• _Reading text_:
[Start of section]

52 F. Supp. 966 | D.N.J. | 1943
This action is to recover cotton floor stock taxes exacted under the Agricultural Adjustment Act, which was held to be unconstitutional in United States v. Butler, 297 U.S. 1, 56 S.Ct. 312, 80 L.Ed. 477, 102 A.L.R. 914.
The procedure by which application may be made for refunds of processing and floor stock taxes imposed under the Agricultural Adjustment Act is set out in 26 U.S.C.A.Int.Rev.Acts, pages 960-965, §§ 902-907 inclusive. 7 U.S.C.A. §§ 644-649. The following conditions are prescribed under which refunds are allowed:
“§ 902. Conditions on Allowance of Refunds. No refund shall be made or allowed, in pursuance of court decisions or otherwise, of any amount paid by or collected from any claimant as tax under the Agricultural Adjustment Act, unless the claimant establishes to the satisfaction of the Commissioner in accordance with regula*968 tions prescribed by him, with the approval of the Secretary, or to the satisfaction of the trial court, or the Board of Review in cases provided for under section 906, as the case may be—
“(a) That he bore the burden of such amount and has not been relieved thereof nor reimbursed therefor nor shifted such burden, directly or indirectly, (1) through inclusion of such amount by the claimant, or by any person directly or indirectly under his control, or having control over him, or subject to the same common control, in the price of any article with respect to which a tax was imposed under the provisions of such Act, or in the price of any article processed from any commodity with respect to which a tax was imposed under such Act, or in any charge or fee for services or processing; (2) through reduction of the price paid for any such commodity; or (3) in any manner whatsoever ; and that no understanding or agreement, written or oral, exists whereby he may be relieved of the burden of such amount, be reimbursed therefor, or may shift the burden thereof; or
“(b) That he has repaid unconditionally such amount to his vendee (1) who bore the burden thereof, (2) who has not been relieved thereof nor reimbursed therefor, nor shifted such burden, directly or indirectly, and (3) who is not entitled to receive any reimbursement therefor from any other source, or to be relieved of such burden in any manner whatsoever.”

[End of section]

• _Data records_:
[Start of section]

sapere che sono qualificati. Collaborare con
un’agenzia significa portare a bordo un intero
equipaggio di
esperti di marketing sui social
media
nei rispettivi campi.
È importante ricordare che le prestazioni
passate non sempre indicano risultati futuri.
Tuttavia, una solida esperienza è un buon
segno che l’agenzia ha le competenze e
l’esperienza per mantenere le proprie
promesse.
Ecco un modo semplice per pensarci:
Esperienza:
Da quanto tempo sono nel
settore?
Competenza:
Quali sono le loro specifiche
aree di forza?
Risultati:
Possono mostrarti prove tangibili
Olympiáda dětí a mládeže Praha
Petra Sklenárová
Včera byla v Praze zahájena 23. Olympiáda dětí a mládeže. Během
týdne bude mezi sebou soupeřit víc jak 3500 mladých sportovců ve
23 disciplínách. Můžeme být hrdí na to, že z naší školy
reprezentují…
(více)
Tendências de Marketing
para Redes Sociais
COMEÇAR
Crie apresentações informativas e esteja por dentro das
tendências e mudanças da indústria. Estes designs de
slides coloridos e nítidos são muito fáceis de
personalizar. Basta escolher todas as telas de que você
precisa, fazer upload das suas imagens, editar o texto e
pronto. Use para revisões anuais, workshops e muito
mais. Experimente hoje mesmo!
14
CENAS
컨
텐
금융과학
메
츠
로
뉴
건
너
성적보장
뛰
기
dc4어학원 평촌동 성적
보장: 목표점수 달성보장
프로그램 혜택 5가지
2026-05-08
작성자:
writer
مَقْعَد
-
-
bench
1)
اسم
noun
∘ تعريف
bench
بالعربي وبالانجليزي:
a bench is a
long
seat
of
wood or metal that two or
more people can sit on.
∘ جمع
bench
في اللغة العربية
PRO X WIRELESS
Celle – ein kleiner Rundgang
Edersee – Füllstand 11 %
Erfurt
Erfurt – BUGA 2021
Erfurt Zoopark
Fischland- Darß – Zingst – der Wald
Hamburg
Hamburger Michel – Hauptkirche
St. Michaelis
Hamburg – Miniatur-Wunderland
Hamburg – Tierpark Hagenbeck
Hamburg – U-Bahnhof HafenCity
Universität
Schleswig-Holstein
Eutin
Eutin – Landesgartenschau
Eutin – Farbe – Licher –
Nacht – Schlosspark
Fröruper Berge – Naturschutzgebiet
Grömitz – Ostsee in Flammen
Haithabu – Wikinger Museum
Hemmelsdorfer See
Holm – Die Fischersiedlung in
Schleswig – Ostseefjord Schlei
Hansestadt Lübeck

[End of section]

• _Task to carry out_: Reproduce the portion of the refund opinion between "52 F. Supp." and "102 A.L.R. 914.", inclusive, with no changes.

• _Your response_:
52 F. Supp. 966 | D.N.J. | 1943
This action is to recover cotton floor stock taxes exacted under the Agricultural Adjustment Act, which was held to be unconstitutional in United States v. Butler, 297 U.S. 1, 56 S.Ct. 312, 80 L.Ed. 477, 102 A.L.R. 914.